This Thanksgiving, You Can Eat Whisky-Stuffed Turkey Cooked Inside a Bottle

Sébastien Giannini isn’t one to throw away empty whisky bottles. Instead, he’s giving them a second life as an unlikely culinary vessel—cooking turkey inside them.

This Thanksgiving, Giannini, executive chef at the Watergate Hotel’s Kingbird restaurant in Washington, D.C., will serve up a dish dubbed the “Break-In Turkey”— a turkey roulade cooked in an empty whisky bottle. (The moniker is a saucy nod to the political scandal stemming from the 1972 break-in of Democratic Party headquarters that led to President Richard Nixon’s resignation.) The dish’s preparation is understandably complex: Giannini infuses black truffle mousseline with whisky, then stuffs it between deboned cuts of turkey breast and thigh meat before rolling it up and searing the outer layer to an enticing golden brown. He then slides the roulade into an empty whisky bottle—the bottom of which has been carefully sliced off—and steams it for around an hour. Finally, the roulade is presented to guests tableside, slid out of the bottle, and sliced into succulent rounds. The innovative approach, pioneered by French chef Yannick Alléno, earned Giannini the role of Canadian team head coach at the 2015 Bocuse D’Or culinary competition.

A dish called the "Break-In Turkey" made from a turkey roulade stuffed with whisky-infused black truffle mousseline that has been seared and then finished cooking in an empty bottle that previously contained whisky or another spirit, prepared by Sébastien Giannini, executive chef at the Kingbird restaurant at the Watergate Hotel in Washington, D.C.

Chef Sébastien Giannini’s “Break-In Turkey” involves cooking a whisky-infused turkey roulade in an empty whisky bottle. (Photo by David Preta; courtesy of the Watergate Hotel)

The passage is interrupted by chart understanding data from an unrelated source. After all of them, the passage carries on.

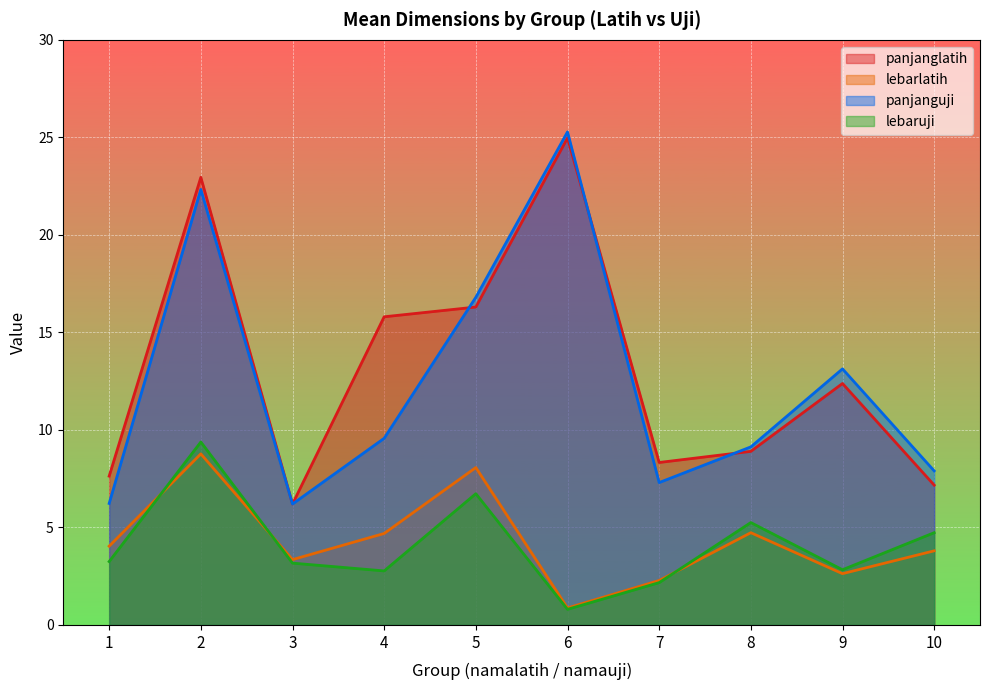

Does the chart display data point markers on the line(s)?

No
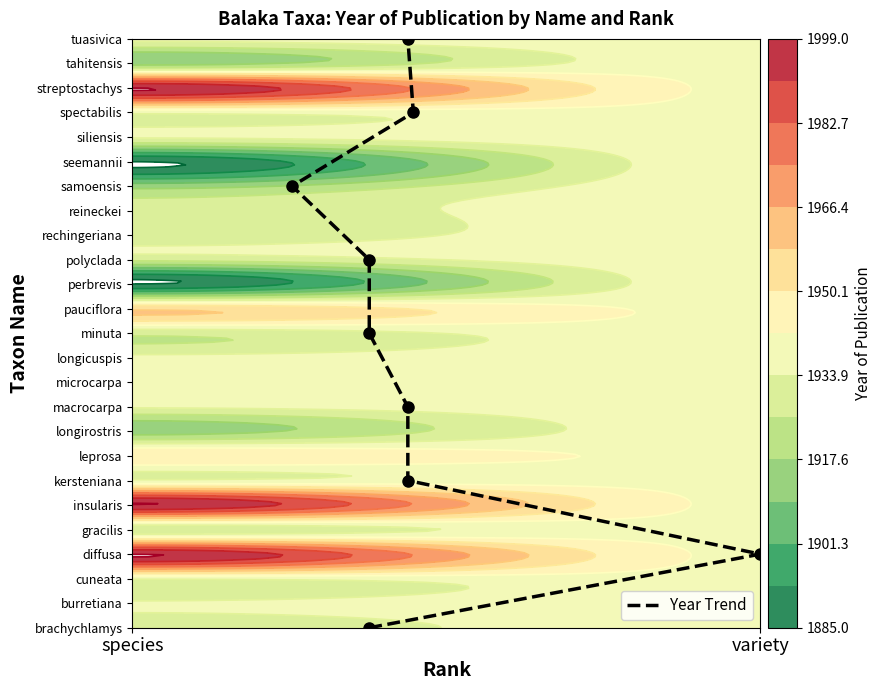

True or false: the data shows 37 at 8.

False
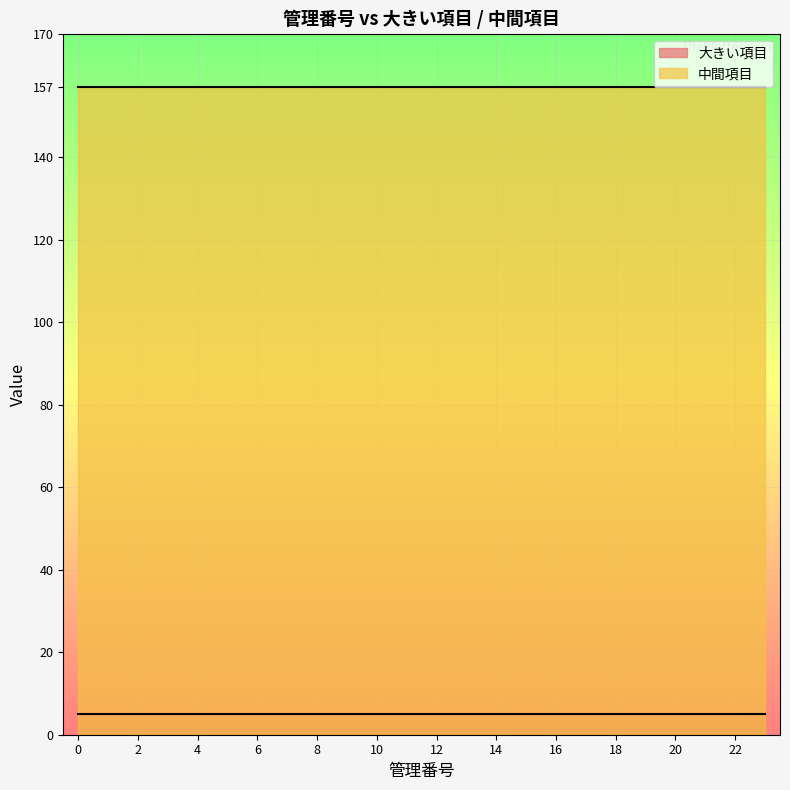

Which series has the largest total across all categories?

中間項目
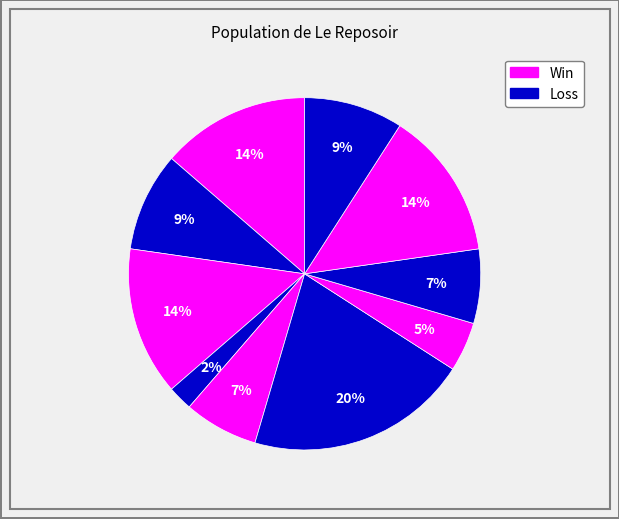

How many slices are in this pie chart?

10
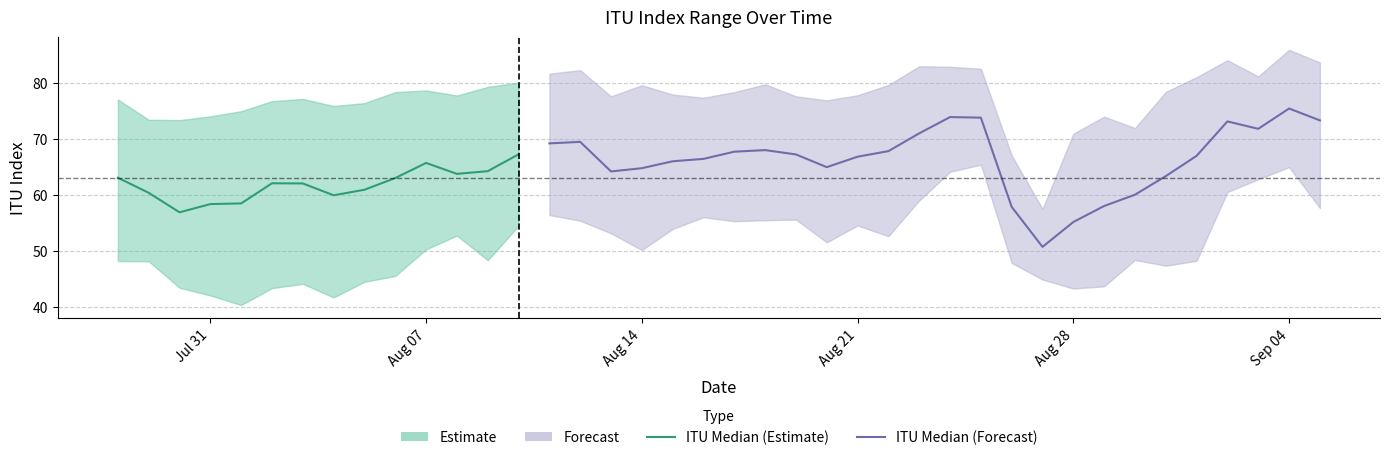

What is the difference between the maximum and minimum values in the ITU_Max series?

28.4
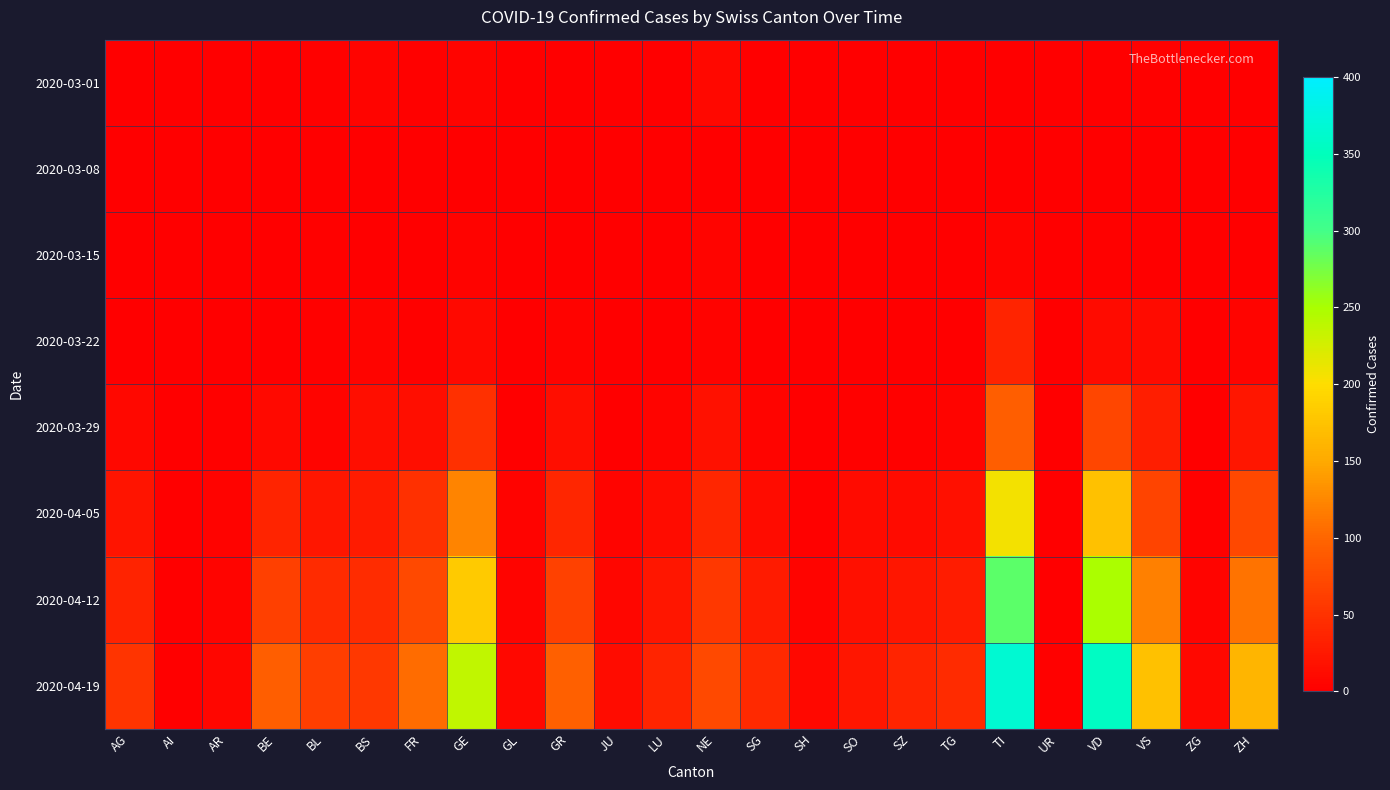

At how many categories does at least one series exceed 285?

2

For the whisky, Giannini uses Hibiki Japanese Harmony—a poised, fruity blend with just a touch of smoke—for its lush yet balanced nose and rounded, slightly weighty palate that evoke fall’s festive aromas and flavors. He says the Hibiki coaxes comforting notes of rosemary, anise, candied orange peel, and white chocolate out of the dish, but also balances the pungent, earthy, nutty black truffle, which adds a “kind of milky and oaky” flavor. Giannini was further inspired by the National Cherry Blossom Festival that takes place each spring in honor of the bond between the U.S. and Japan, and wanted to reflect that in Kingbird’s menu by choosing a Japanese whisky.

Don’t Try This at Home

Giannini—who arrived in the U.S. in 2017, taking the helm of the kitchen at the St. Regis in Washington, before becoming executive chef at the Watergate Hotel in December 2018—says his unusual dish is about both flavor and presentation. “We want something unique,” he says. “We want to be sure, when the guests [arrive], that we create an experience.” Cooking the roulade in a bottle gives the chef greater control, resulting in a more evenly cooked dish, one that is “tender, flavorful, and not dry [with a ] concentration of flavor,” as opposed to a standard oven-roasted bird, which can come out juicy in some spots but tough in others. Additionally, there was a practical, environmental impetus to using empty bottles—recycling. Just about any liquor bottle will do, so long as it’s a 750-ml size. Before preparing the dish, empty bottles are cleaned and their original labels removed, then replaced with a custom-designed label resembling that of a whisky brand.

For safety reasons, Giannini cautions against cooking in whisky bottles at home—slicing the glass to insert and remove the roulade, and sticking it into a hot oven, could prove hazardous—so to try his “Break-In Turkey,” adventurous whisky fans will have to make the trek to Kingbird, where it’ll be on the menu for just a few days, from Nov. 25 through Thanksgiving for $129 a person, with a two-person minimum; the bottled bird serves two to four people and comes with an appetizer, sides, and a dessert platter. Giannini recommends savoring the meal alongside a glass of Hibiki Japanese Harmony. “It gives us a good flavor of the holiday, the Thanksgiving party, and all of the sweetness, and the flavor of the spice,” Giannini says. “You feel warmer when you have the mix of both of them.”